Looming Clash of Titans: SAP Acquires Sybase

PARIS
We, independent consultants/advisors, like to exaggerate our importance and claim a prescience mere mortals rarely display. I try not to fall in this trap (at least not too often) but I cannot avoid remembering a discussion I had with an SAP executive a couple of weeks ago. To counter Oracle's rise in the enterprise-software business, I asked her, what was SAP waiting to give the Redwood Shores-based competitor what  we French call "la réponse du berger à la bergère" and move into the database business. She shook her head saying that SAP liked to focus on its strengths and would remain happy to be the #1 business-software vendor, nothing more.

As if to prove her wrong (maybe she knew but wouldn't say, or maybe she wasn't in the loop - a distinct possibility), SAP has just announced it was buying Sybase for $5.8 billion. Officially this move is not aimed at Oracle but means to increase innnovation and extend SAP's access to mobile users. But in reality it is a defensive move against Oracle which has been treading on SAP's corporate-software toes since 2005 when it initiated its strategy of acquiring large software vendors. SAP's claims that its organic growth would be sufficient to counter Oracle's strengthening position soon sounded hollow and the Walldorf-based giant, taking a leaf from Larry Ellison's book,  decided to go on the acquisition path by buying Business Objects in 2007. That move was too timid as Oracle swallowed one big company after another and the product-maintenance confusion followed by the leadership shakeup, as Leo Apotheker left after barely one year as sole CEO, didn't help SAP's fortunes.

Things took a turn for the worse, from a competitive standpoint, when the German company's nemesis, Oracle, made a bold move by acquiring Sun, thus entering an entirely new market: hardware. Playing the ostrich was no longer a viable option and the Sybase acquisition will help rebalance the field a little bit as SAP will now compete directly against Oracle in more than just one market segment. It is clear that IT vendors' game is to branch into different segments of the IT business to become a Swiss-knife company able to provide its customers with software, hardware and services. It is clear that we are entering an increasingly ferocious stack war.

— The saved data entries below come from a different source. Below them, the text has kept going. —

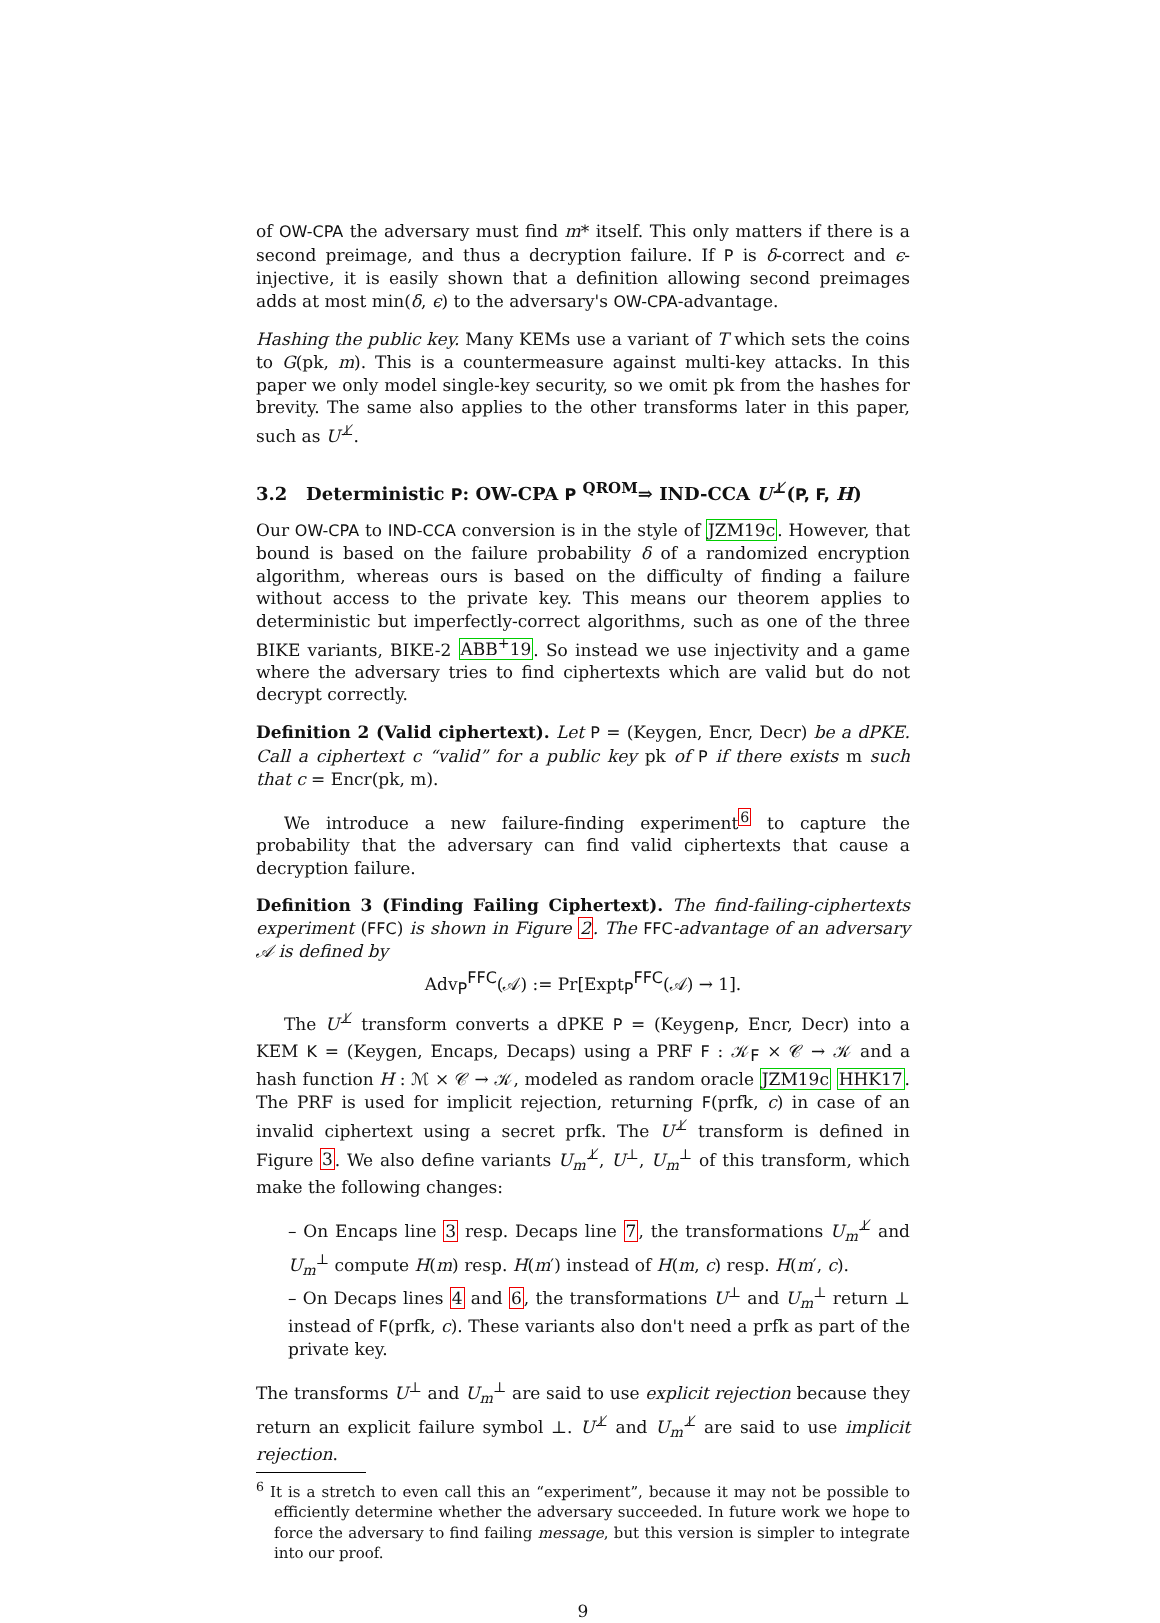of OW-CPA the adversary must find m* itself. This only matters if there is a second preimage, and thus a decryption failure. If P is δ-correct and ϵ-injective, it is easily shown that a definition allowing second preimages adds at most min(δ, ϵ) to the adversary's OW-CPA-advantage.
Hashing the public key. Many KEMs use a variant of T which sets the coins to G(pk, m). This is a countermeasure against multi-key attacks. In this paper we only model single-key security, so we omit pk from the hashes for brevity. The same also applies to the other transforms later in this paper, such as U<sup>⊥̸</sup>.
3.2 Deterministic P: OW-CPA P <sup>QROM</sup>⇒ IND-CCA U<sup>⊥̸</sup>(P, F, H)
Our OW-CPA to IND-CCA conversion is in the style of JZM19c. However, that bound is based on the failure probability δ of a randomized encryption algorithm, whereas ours is based on the difficulty of finding a failure without access to the private key. This means our theorem applies to deterministic but imperfectly-correct algorithms, such as one of the three BIKE variants, BIKE-2 ABB<sup>+</sup>19. So instead we use injectivity and a game where the adversary tries to find ciphertexts which are valid but do not decrypt correctly.
Definition 2 (Valid ciphertext). Let P = (Keygen, Encr, Decr) be a dPKE. Call a ciphertext c “valid” for a public key pk of P if there exists m such that c = Encr(pk, m).
We introduce a new failure-finding experiment<sup>6</sup> to capture the probability that the adversary can find valid ciphertexts that cause a decryption failure.
Definition 3 (Finding Failing Ciphertext). The find-failing-ciphertexts experiment (FFC) is shown in Figure 2. The FFC-advantage of an adversary 𝒜 is defined by
Adv<sub>P</sub><sup>FFC</sup>(𝒜) := Pr[Expt<sub>P</sub><sup>FFC</sup>(𝒜) → 1].
The U<sup>⊥̸</sup> transform converts a dPKE P = (Keygen<sub>P</sub>, Encr, Decr) into a KEM K = (Keygen, Encaps, Decaps) using a PRF F : 𝒦<sub>F</sub> × 𝒞 → 𝒦 and a hash function H : ℳ × 𝒞 → 𝒦, modeled as random oracle JZM19c HHK17. The PRF is used for implicit rejection, returning F(prfk, c) in case of an invalid ciphertext using a secret prfk. The U<sup>⊥̸</sup> transform is defined in Figure 3. We also define variants U<sub>m</sub><sup>⊥̸</sup>, U<sup>⊥</sup>, U<sub>m</sub><sup>⊥</sup> of this transform, which make the following changes:
– On Encaps line 3 resp. Decaps line 7, the transformations U<sub>m</sub><sup>⊥̸</sup> and U<sub>m</sub><sup>⊥</sup> compute H(m) resp. H(m′) instead of H(m, c) resp. H(m′, c).
– On Decaps lines 4 and 6, the transformations U<sup>⊥</sup> and U<sub>m</sub><sup>⊥</sup> return ⊥ instead of F(prfk, c). These variants also don't need a prfk as part of the private key.
The transforms U<sup>⊥</sup> and U<sub>m</sub><sup>⊥</sup> are said to use explicit rejection because they return an explicit failure symbol ⊥. U<sup>⊥̸</sup> and U<sub>m</sub><sup>⊥̸</sup> are said to use implicit rejection.
<sup>6</sup> It is a stretch to even call this an “experiment”, because it may not be possible to efficiently determine whether the adversary succeeded. In future work we hope to force the adversary to find failing message, but this version is simpler to integrate into our proof.
9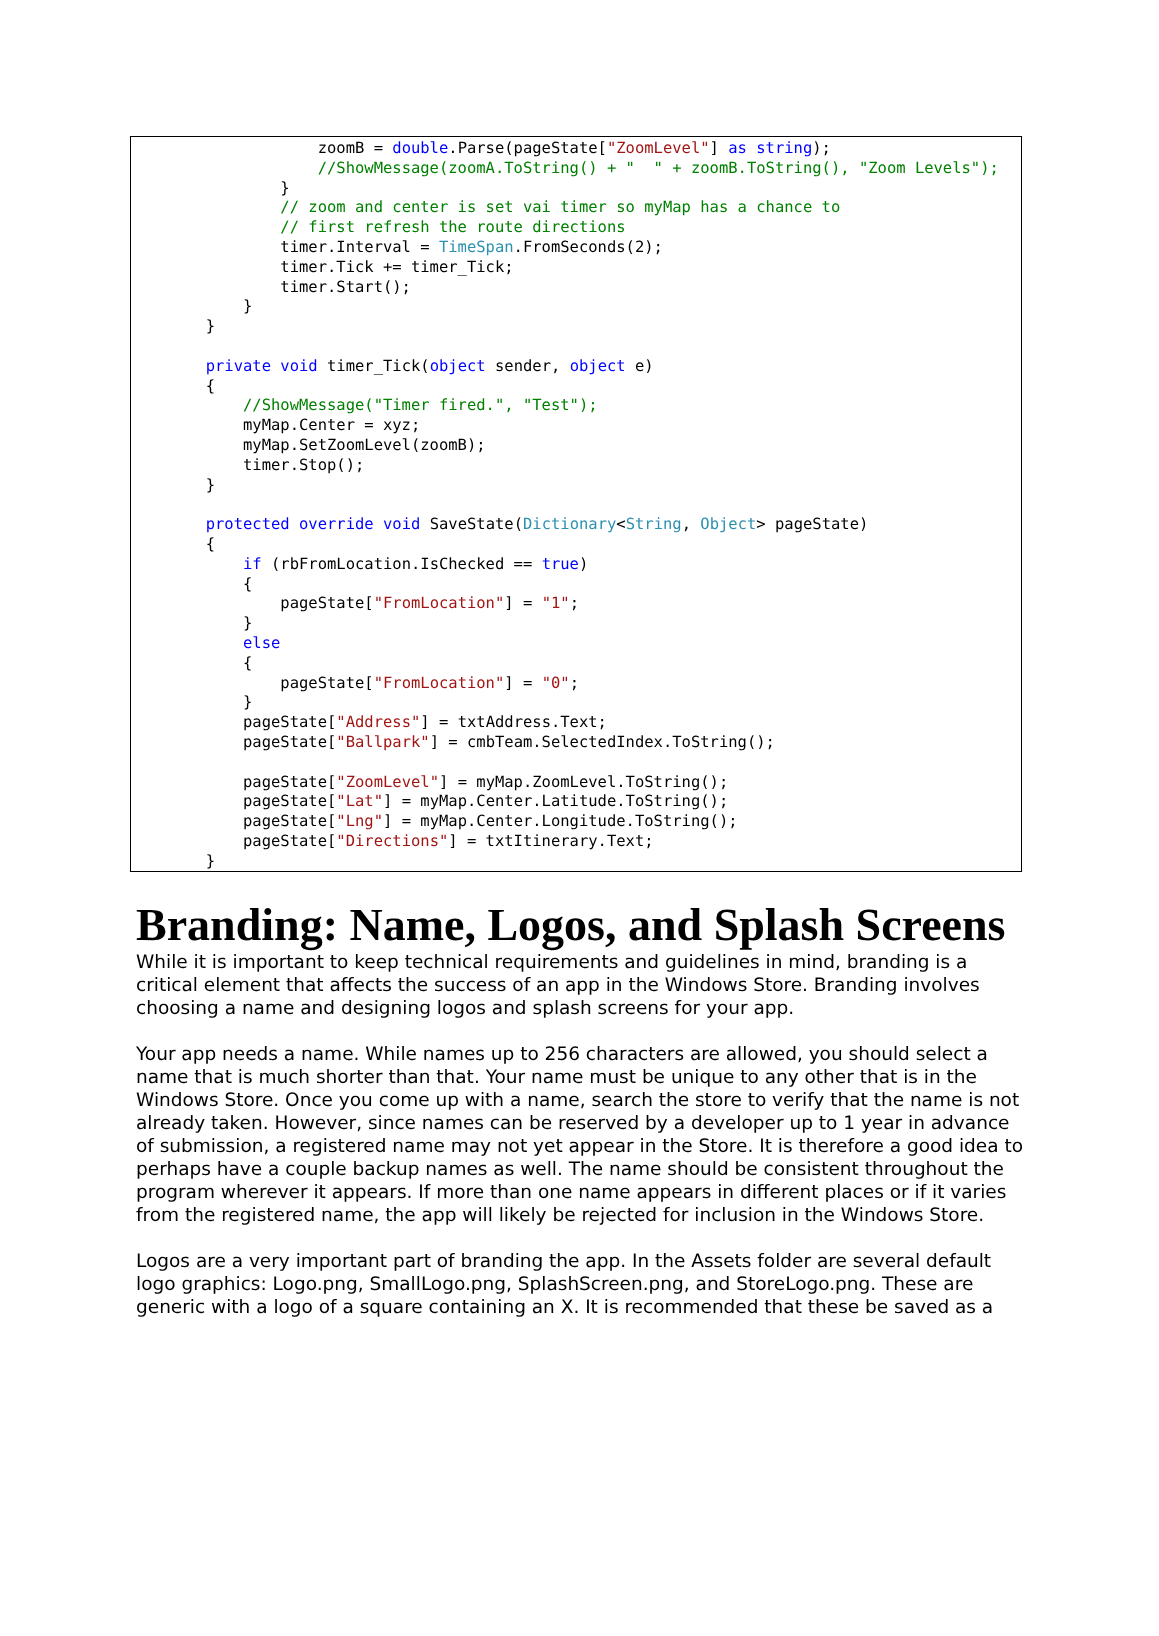zoomB = double.Parse(pageState["ZoomLevel"] as string);
                    //ShowMessage(zoomA.ToString() + "  " + zoomB.ToString(), "Zoom Levels");
                }
                // zoom and center is set vai timer so myMap has a chance to
                // first refresh the route directions
                timer.Interval = TimeSpan.FromSeconds(2);
                timer.Tick += timer_Tick;
                timer.Start();
            }
        }

        private void timer_Tick(object sender, object e)
        {
            //ShowMessage("Timer fired.", "Test");
            myMap.Center = xyz;
            myMap.SetZoomLevel(zoomB);
            timer.Stop();
        }

        protected override void SaveState(Dictionary<String, Object> pageState)
        {
            if (rbFromLocation.IsChecked == true)
            {
                pageState["FromLocation"] = "1";
            }
            else
            {
                pageState["FromLocation"] = "0";
            }
            pageState["Address"] = txtAddress.Text;
            pageState["Ballpark"] = cmbTeam.SelectedIndex.ToString();

            pageState["ZoomLevel"] = myMap.ZoomLevel.ToString();
            pageState["Lat"] = myMap.Center.Latitude.ToString();
            pageState["Lng"] = myMap.Center.Longitude.ToString();
            pageState["Directions"] = txtItinerary.Text;
        }
Branding: Name, Logos, and Splash Screens
While it is important to keep technical requirements and guidelines in mind, branding is a critical element that affects the success of an app in the Windows Store. Branding involves choosing a name and designing logos and splash screens for your app.
Your app needs a name. While names up to 256 characters are allowed, you should select a name that is much shorter than that. Your name must be unique to any other that is in the Windows Store. Once you come up with a name, search the store to verify that the name is not already taken. However, since names can be reserved by a developer up to 1 year in advance of submission, a registered name may not yet appear in the Store. It is therefore a good idea to perhaps have a couple backup names as well. The name should be consistent throughout the program wherever it appears. If more than one name appears in different places or if it varies from the registered name, the app will likely be rejected for inclusion in the Windows Store.
Logos are a very important part of branding the app. In the Assets folder are several default logo graphics: Logo.png, SmallLogo.png, SplashScreen.png, and StoreLogo.png. These are generic with a logo of a square containing an X. It is recommended that these be saved as a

So far, Oracle still has a headstart over SAP and, if the past is any indication to go by, we can expect some shrewd moves from Larry Ellison, probably in the services space. So expect some strategic decision to be made by the SAP side next year or in 2012 at the latest. What I think would make sense would be for SAP and IBM to merge: IBM is strong in services/consulting, SAP (created by former IBM'ers, let's not forget) created the corporate-software business; both are actually close partners. Sure, now the two of them compete in the database space but that should not be an issue since (a) IBM's DB2 business is more of  a legacy one, the only one IBM retained when it decided to exit the enterprise-software business and focus on services; (b) Sybase and its mobile footprint make a more cutting-edge complement than a competitor (even if  overall Sybase is considered a bit dusty); (c) since in the database league tables Sybase ranks a distant fourth after Oracle, IBM and Microsoft, a merger of SAP and IBM should not raise serious objections from anti-trust regulators;  (d)  the two will compete more effectively against Oracle which, with its acquisition of Sun has become a serious  competitor to IBM which therefore need to make a move soon.

Yes, the more I think about it, the more an IBM-SAP linkup makes sense. If it happens, you read it here first.